Learn more about Vasectomy Reversal
An excerpt from Dr. Sherman Silber's book, How To Get Pregnant

Vasectomy is one of the most common operations performed today in the United States, and it is the most popular method of birth control in the world. About twenty-five million American men have been vasectomized, and almost a quarter of a million more undergo this operation every year. Despite careful counseling and the warning that this procedure should be considered a permanent step, many men change their minds at a later date. A marriage can break up, and the man may remarry several years later.

In this marriage both husband and wife generally find themselves wanting to have more children. The death of a child, an improvement in financial stability, or simply a change of heart with a desire for a bigger family may result in intense regret at having been sterilized.

One patient of mine was working abroad and was only able to visit the United States two weeks every year. He and his wife had two healthy children and decided that their family was complete. On one of their trips back to the United States, the husband had a vasectomy performed. The day after his vasectomy, his wife was killed in an automobile accident and one child was in critical condition for several weeks. He knew just one day after his vasectomy that it had been a terrible mistake.

A fascinating example of how the most permanent decision not to have children can change with the times is that of a thirty-year-old man who came to see me for reversal of a vasectomy performed ten years earlier. He was known to have a family history of "polycystic kidney disease." which is hereditary and leads to complete kidney failure and death by the mid-forties. Because he had been advised that his life span would be short, he'd decided quite rationally, along with his parents' consultation, to have a vasectomy performed when he was twenty year sold. Ten years later, kidney transplants became so successful that his expected lifespan changed dramatically for the better. His wife and he then naturally decided to have a vasectomy reversal.

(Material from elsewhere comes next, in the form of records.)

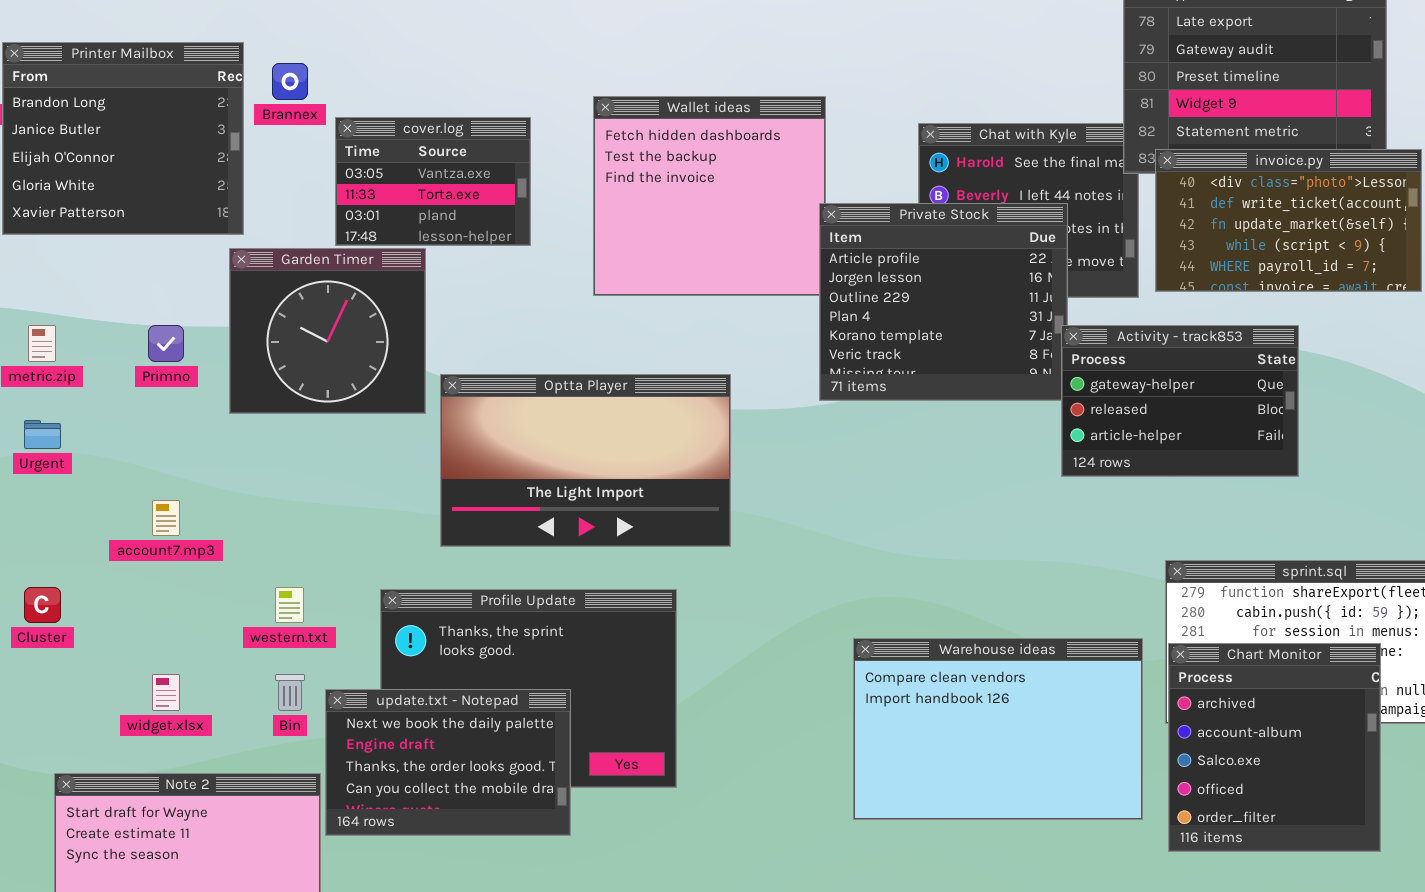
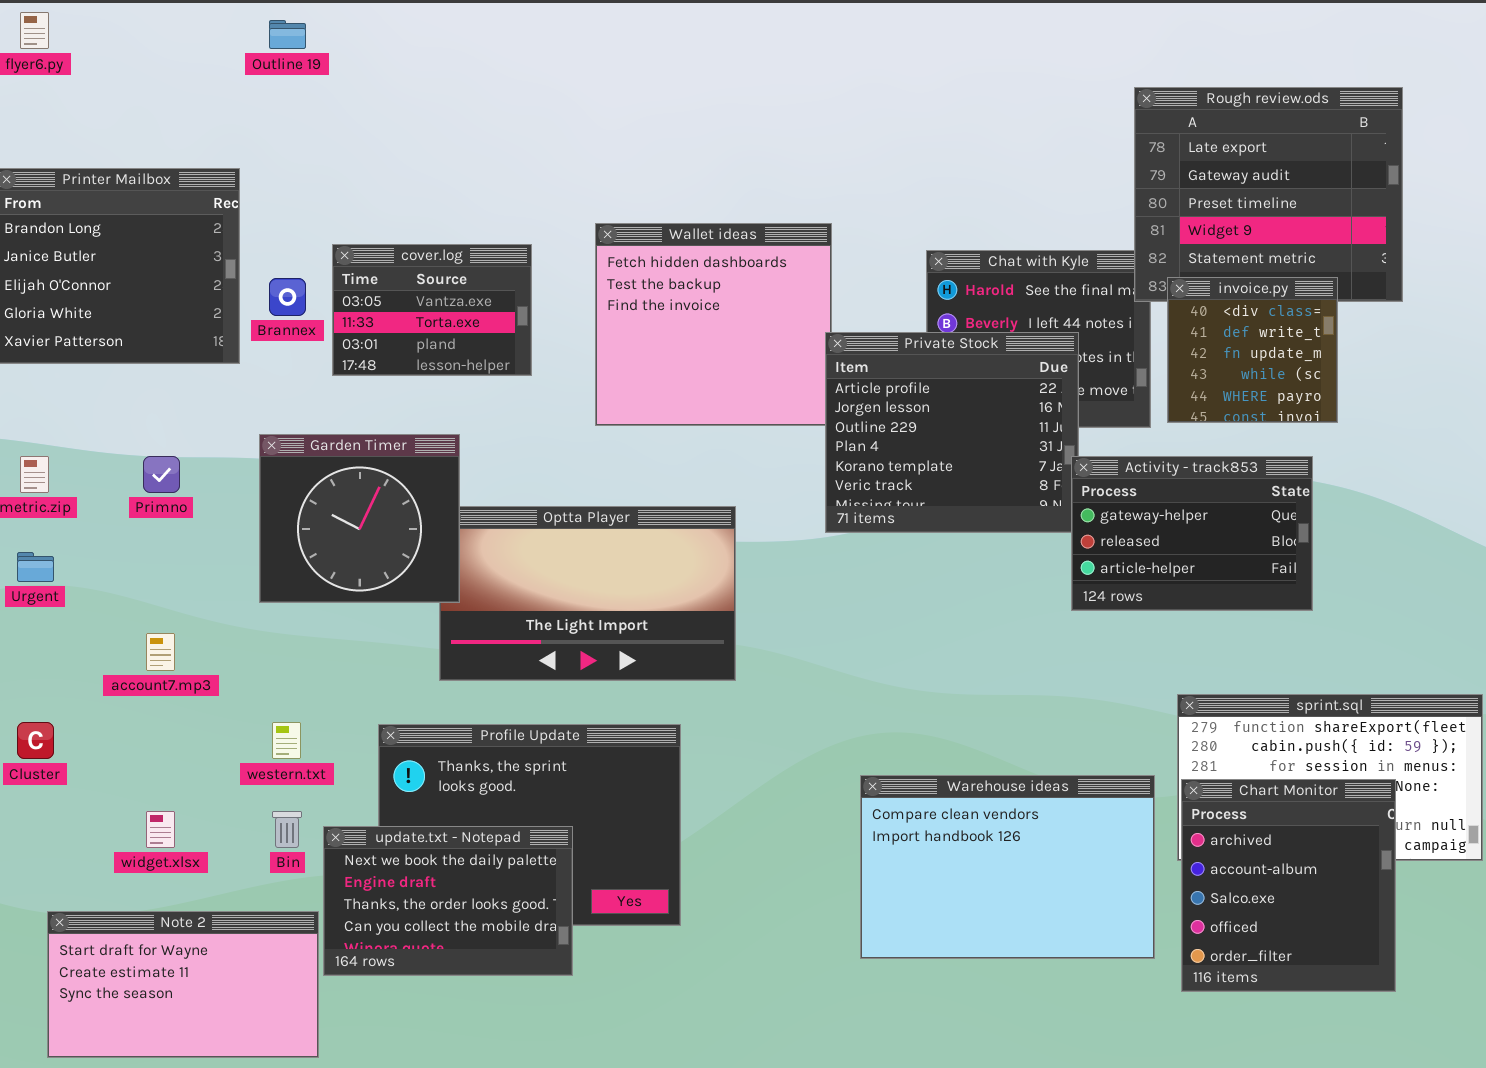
Brannex: [272,63,308,100] -> [269,278,306,316], moved
invoice.py: [1155,149,1422,292] -> [1167,277,1338,423], resized
Garden Timer: [229,248,426,414] -> [259,434,460,603], moved

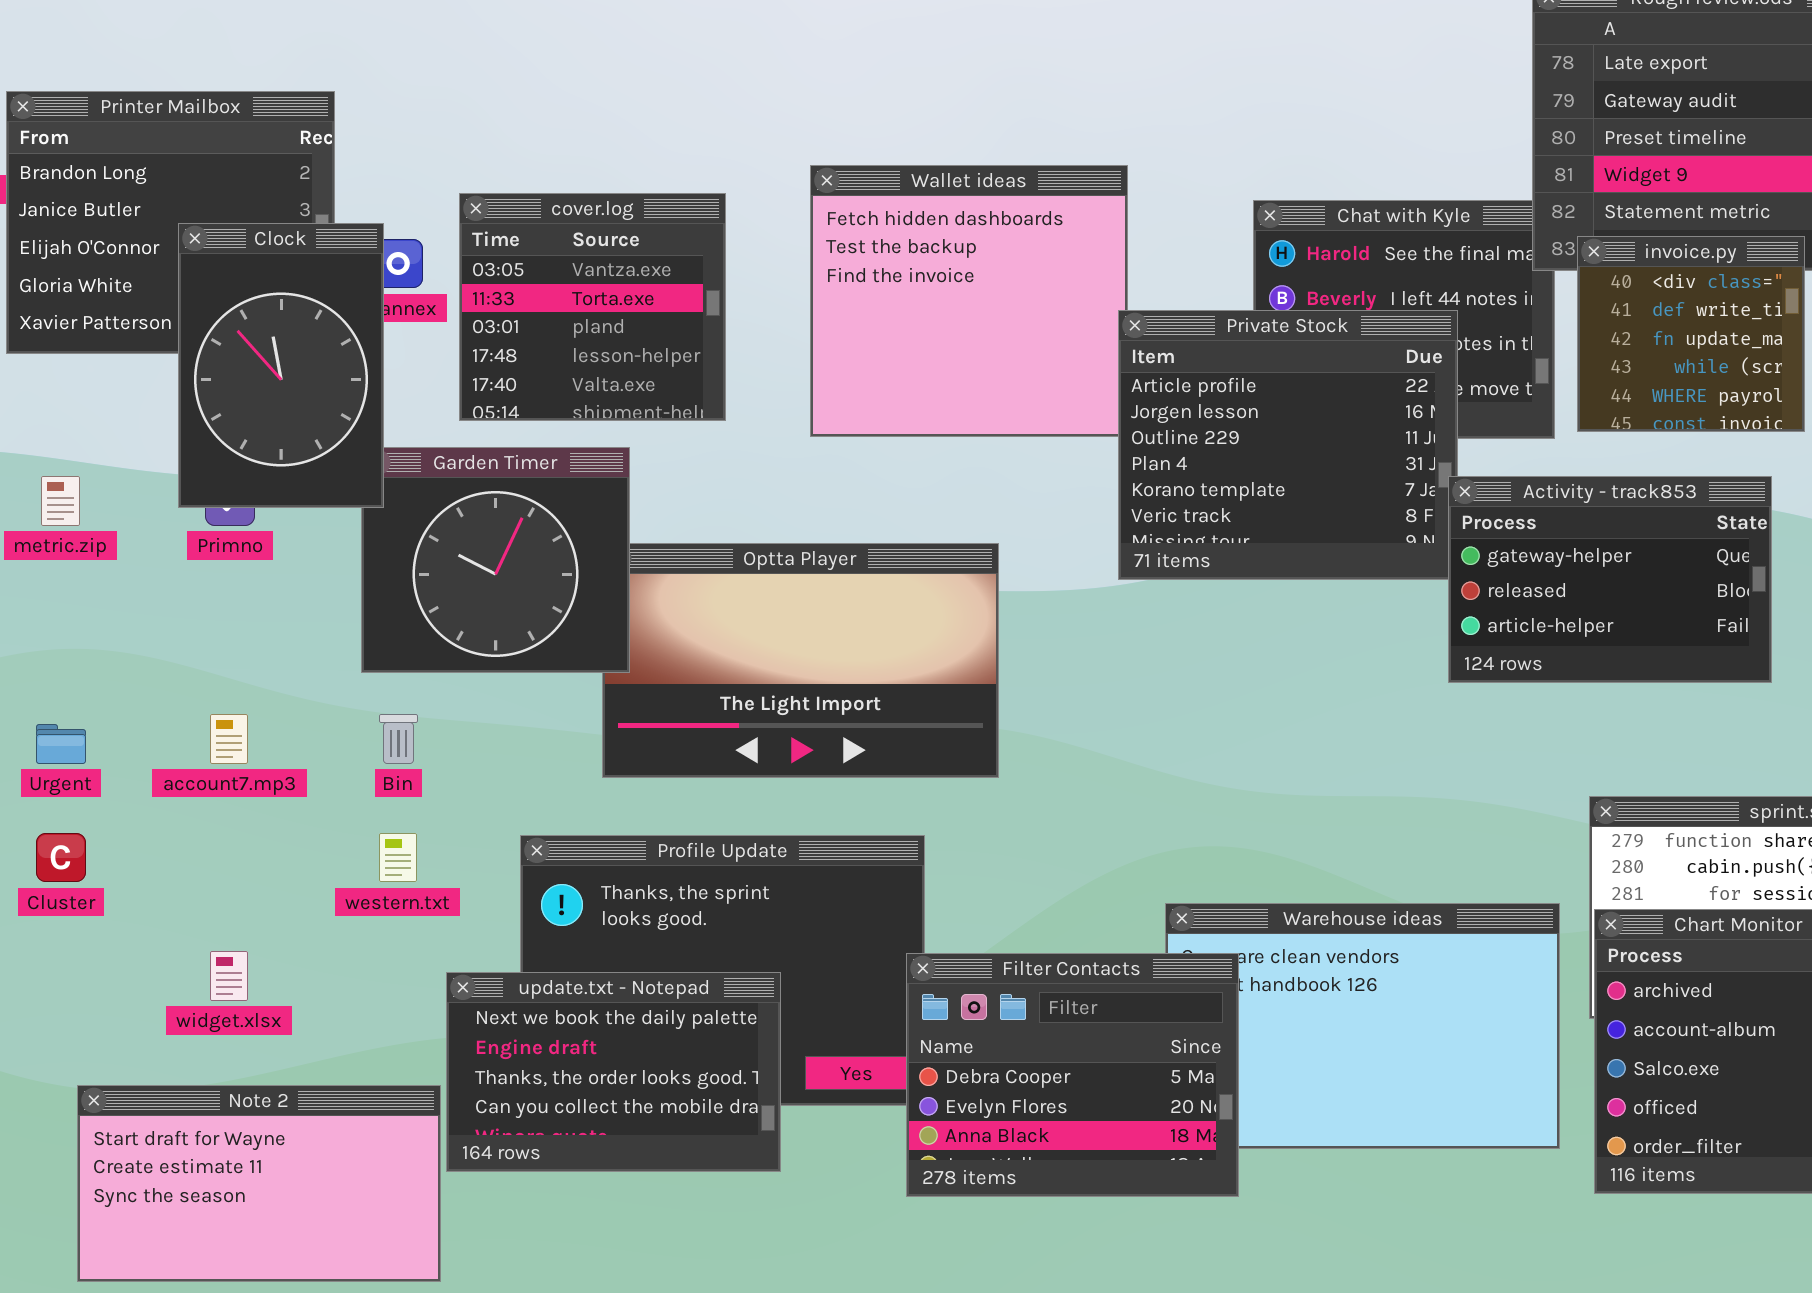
cover.log: [332,244,532,376] -> [459,193,726,421], resized
Clock: none -> [178,223,384,508], opened
Urgent: [17,552,54,582] -> [36,724,86,764], moved
Bin: [272,811,302,848] -> [379,714,418,764], moved
Filter Contacts: none -> [906,953,1239,1197], opened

I remember reading with extreme sadness a newspaper story about how the first baby born on New Year's in 1990 in St. Louis was found dead in his crib of sudden infant death syndrome (SIDS) a month after his birth. Death in childhood is extremely common. I have seen many hundreds of cases of couples who thought they had all the children they wanted, but then, when a child died, they wanted the husband's vasectomy reversed in order to have more. One man I operated on was actually a vasectomy counselor at a Planned Parenthood center and had warned more than ten thousand men about not having a vasectomy until they were certain they would never want more children no matter what tragedy or accident might befall their family. Then his nine-year-old son died after being hit by a car in his neighborhood while riding a bicycle. He immediately wanted his vasectomy reversed.